Work required:
Copy every line of the records below with each character unchanged.

Part of a data file
● ● ● ● ●

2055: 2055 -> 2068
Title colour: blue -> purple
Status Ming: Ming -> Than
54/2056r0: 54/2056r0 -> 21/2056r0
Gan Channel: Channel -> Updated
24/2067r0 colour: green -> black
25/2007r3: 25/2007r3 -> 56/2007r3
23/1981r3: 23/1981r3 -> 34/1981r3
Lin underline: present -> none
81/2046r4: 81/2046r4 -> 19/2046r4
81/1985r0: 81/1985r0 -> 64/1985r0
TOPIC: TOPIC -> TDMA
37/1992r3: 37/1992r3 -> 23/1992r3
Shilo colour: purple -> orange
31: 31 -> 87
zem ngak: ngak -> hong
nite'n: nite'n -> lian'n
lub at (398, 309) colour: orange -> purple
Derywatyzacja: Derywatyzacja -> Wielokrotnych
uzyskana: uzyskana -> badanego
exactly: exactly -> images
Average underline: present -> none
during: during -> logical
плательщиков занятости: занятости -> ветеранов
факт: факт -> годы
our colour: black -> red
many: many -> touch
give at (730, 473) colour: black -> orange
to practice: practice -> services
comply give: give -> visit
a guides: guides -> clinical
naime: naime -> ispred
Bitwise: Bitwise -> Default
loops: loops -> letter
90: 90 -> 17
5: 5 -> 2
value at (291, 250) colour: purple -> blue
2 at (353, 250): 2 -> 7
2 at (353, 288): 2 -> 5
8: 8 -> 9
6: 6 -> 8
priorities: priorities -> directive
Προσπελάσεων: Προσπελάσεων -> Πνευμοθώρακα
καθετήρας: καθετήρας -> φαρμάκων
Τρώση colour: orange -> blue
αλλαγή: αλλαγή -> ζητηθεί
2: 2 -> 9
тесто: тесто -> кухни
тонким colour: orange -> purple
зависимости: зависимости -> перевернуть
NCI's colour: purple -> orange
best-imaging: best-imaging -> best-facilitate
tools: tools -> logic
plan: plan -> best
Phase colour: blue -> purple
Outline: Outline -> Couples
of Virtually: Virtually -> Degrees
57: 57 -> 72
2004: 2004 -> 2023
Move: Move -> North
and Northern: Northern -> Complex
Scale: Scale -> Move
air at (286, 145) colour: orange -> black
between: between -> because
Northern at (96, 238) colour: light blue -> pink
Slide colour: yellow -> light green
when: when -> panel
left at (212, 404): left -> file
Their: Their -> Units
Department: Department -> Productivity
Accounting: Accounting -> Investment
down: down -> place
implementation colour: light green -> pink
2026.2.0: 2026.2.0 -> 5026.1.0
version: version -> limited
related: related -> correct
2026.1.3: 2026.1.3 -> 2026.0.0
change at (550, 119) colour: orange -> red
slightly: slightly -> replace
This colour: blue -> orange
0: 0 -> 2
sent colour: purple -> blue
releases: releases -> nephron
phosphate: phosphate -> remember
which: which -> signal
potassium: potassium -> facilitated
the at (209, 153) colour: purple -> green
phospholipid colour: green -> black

● ● ● ● ●

Response to the task:
2055: 2055 -> 2068
Title colour: blue -> purple
Status Ming: Ming -> Than
54/2056r0: 54/2056r0 -> 21/2056r0
Gan Channel: Channel -> Updated
24/2067r0 colour: green -> black
25/2007r3: 25/2007r3 -> 56/2007r3
23/1981r3: 23/1981r3 -> 34/1981r3
Lin underline: present -> none
81/2046r4: 81/2046r4 -> 19/2046r4
81/1985r0: 81/1985r0 -> 64/1985r0
TOPIC: TOPIC -> TDMA
37/1992r3: 37/1992r3 -> 23/1992r3
Shilo colour: purple -> orange
31: 31 -> 87
zem ngak: ngak -> hong
nite'n: nite'n -> lian'n
lub at (398, 309) colour: orange -> purple
Derywatyzacja: Derywatyzacja -> Wielokrotnych
uzyskana: uzyskana -> badanego
exactly: exactly -> images
Average underline: present -> none
during: during -> logical
плательщиков занятости: занятости -> ветеранов
факт: факт -> годы
our colour: black -> red
many: many -> touch
give at (730, 473) colour: black -> orange
to practice: practice -> services
comply give: give -> visit
a guides: guides -> clinical
naime: naime -> ispred
Bitwise: Bitwise -> Default
loops: loops -> letter
90: 90 -> 17
5: 5 -> 2
value at (291, 250) colour: purple -> blue
2 at (353, 250): 2 -> 7
2 at (353, 288): 2 -> 5
8: 8 -> 9
6: 6 -> 8
priorities: priorities -> directive
Προσπελάσεων: Προσπελάσεων -> Πνευμοθώρακα
καθετήρας: καθετήρας -> φαρμάκων
Τρώση colour: orange -> blue
αλλαγή: αλλαγή -> ζητηθεί
2: 2 -> 9
тесто: тесто -> кухни
тонким colour: orange -> purple
зависимости: зависимости -> перевернуть
NCI's colour: purple -> orange
best-imaging: best-imaging -> best-facilitate
tools: tools -> logic
plan: plan -> best
Phase colour: blue -> purple
Outline: Outline -> Couples
of Virtually: Virtually -> Degrees
57: 57 -> 72
2004: 2004 -> 2023
Move: Move -> North
and Northern: Northern -> Complex
Scale: Scale -> Move
air at (286, 145) colour: orange -> black
between: between -> because
Northern at (96, 238) colour: light blue -> pink
Slide colour: yellow -> light green
when: when -> panel
left at (212, 404): left -> file
Their: Their -> Units
Department: Department -> Productivity
Accounting: Accounting -> Investment
down: down -> place
implementation colour: light green -> pink
2026.2.0: 2026.2.0 -> 5026.1.0
version: version -> limited
related: related -> correct
2026.1.3: 2026.1.3 -> 2026.0.0
change at (550, 119) colour: orange -> red
slightly: slightly -> replace
This colour: blue -> orange
0: 0 -> 2
sent colour: purple -> blue
releases: releases -> nephron
phosphate: phosphate -> remember
which: which -> signal
potassium: potassium -> facilitated
the at (209, 153) colour: purple -> green
phospholipid colour: green -> black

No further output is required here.